### EXERCISE
Retrieve every line from the records in which the word "Pour" occurs.

### AVAILABLE DATA

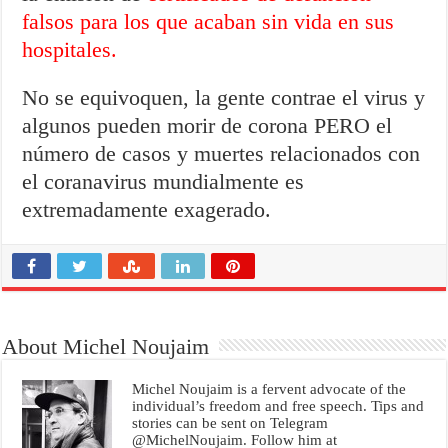
falsos para los que acaban sin vida en sus
hospitales.
No se equivoquen, la gente contrae el virus y
algunos pueden morir de corona PERO el
número de casos y muertes relacionados con
el coranavirus mundialmente es
extremadamente exagerado.
About Michel Noujaim
Michel Noujaim is a fervent advocate of the
individual’s freedom and free speech. Tips and
stories can be sent on Telegram
@MichelNoujaim. Follow him at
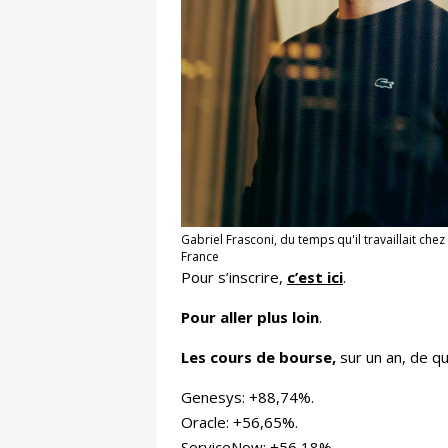
Gabriel Frasconi, du temps qu'il travaillait che
France
Pour s’inscrire,
c’est ici
.
Pour aller plus loin
.
Les cours de bourse,
sur un an, de q
Genesys: +88,74%.
Oracle: +56,65%.
ServiceNow: +56,18%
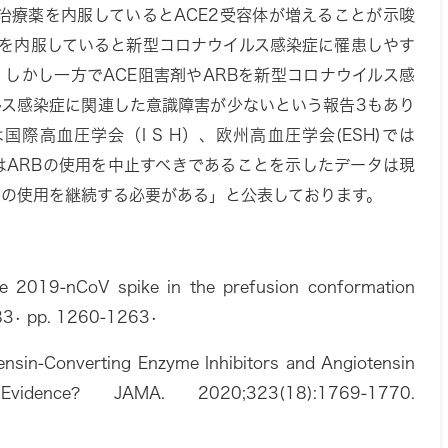
圧治療薬を内服しているとACE2受容体が増えることが示唆
を内服していると新型コロナウイルス感染症に罹患しやす
しかし一方でACE阻害剤やARBを新型コロナウイルス感
ルス感染症に関連した意識障害が少ないという報告
3
もあり
国際高血圧学会（I S H）、欧州高血圧学会(ESH)では
またはARBの使用を中止すべきであることを示したデータは現
の使用を継続する必要がある」と公表しております。
he 2019-nCoV spike in the prefusion conformation
83• pp. 1260-1263•
ensin-Converting Enzyme Inhibitors and Angiotensin
idence? JAMA. 2020;323(18):1769-1770.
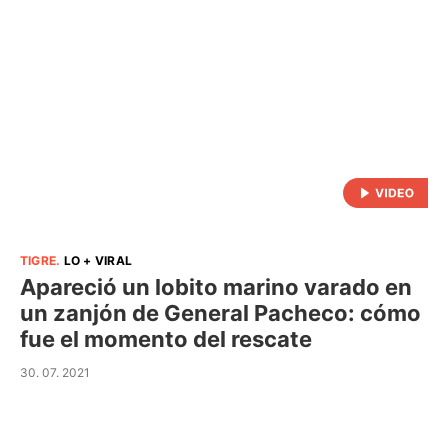
TIGRE
.
LO + VIRAL
Apareció un lobito marino varado en
un zanjón de General Pacheco: cómo
fue el momento del rescate
30. 07. 2021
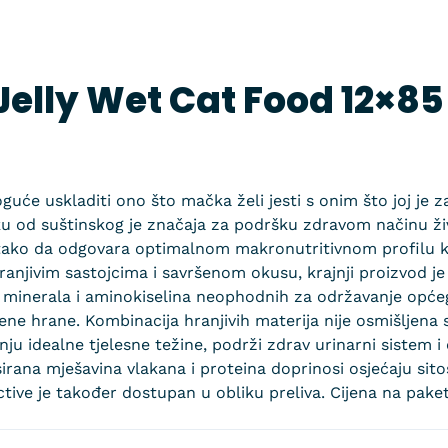
Jelly Wet Cat Food 12×85
oguće uskladiti ono što mačka želi jesti s onim što joj je 
u od suštinskog je značaja za podršku zdravom načinu živ
tako da odgovara optimalnom makronutritivnom profilu k
 hranjivim sastojcima i savršenom okusu, krajnji proizvod
a, minerala i aminokiselina neophodnih za održavanje opć
ene hrane. Kombinacija hranjivih materija nije osmišljena
ju idealne tjelesne težine, podrži zdrav urinarni sistem i
irana mješavina vlakana i proteina doprinosi osjećaju sitos
tive je također dostupan u obliku preliva. Cijena na paket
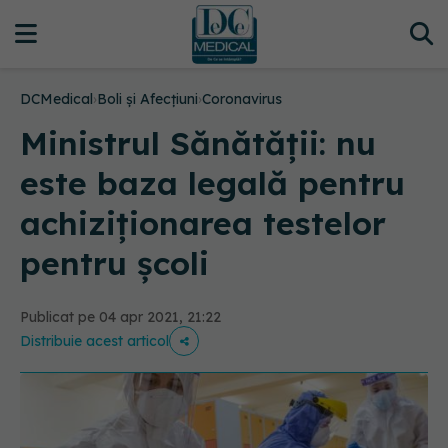
DCMedical
›
Boli și Afecțiuni
›
Coronavirus
Ministrul Sănătății: nu
este baza legală pentru
achiziţionarea testelor
pentru şcoli
Publicat pe 04 apr 2021, 21:22
Distribuie acest articol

######

### REPLY
Pour s’inscrire,
Pour aller plus loin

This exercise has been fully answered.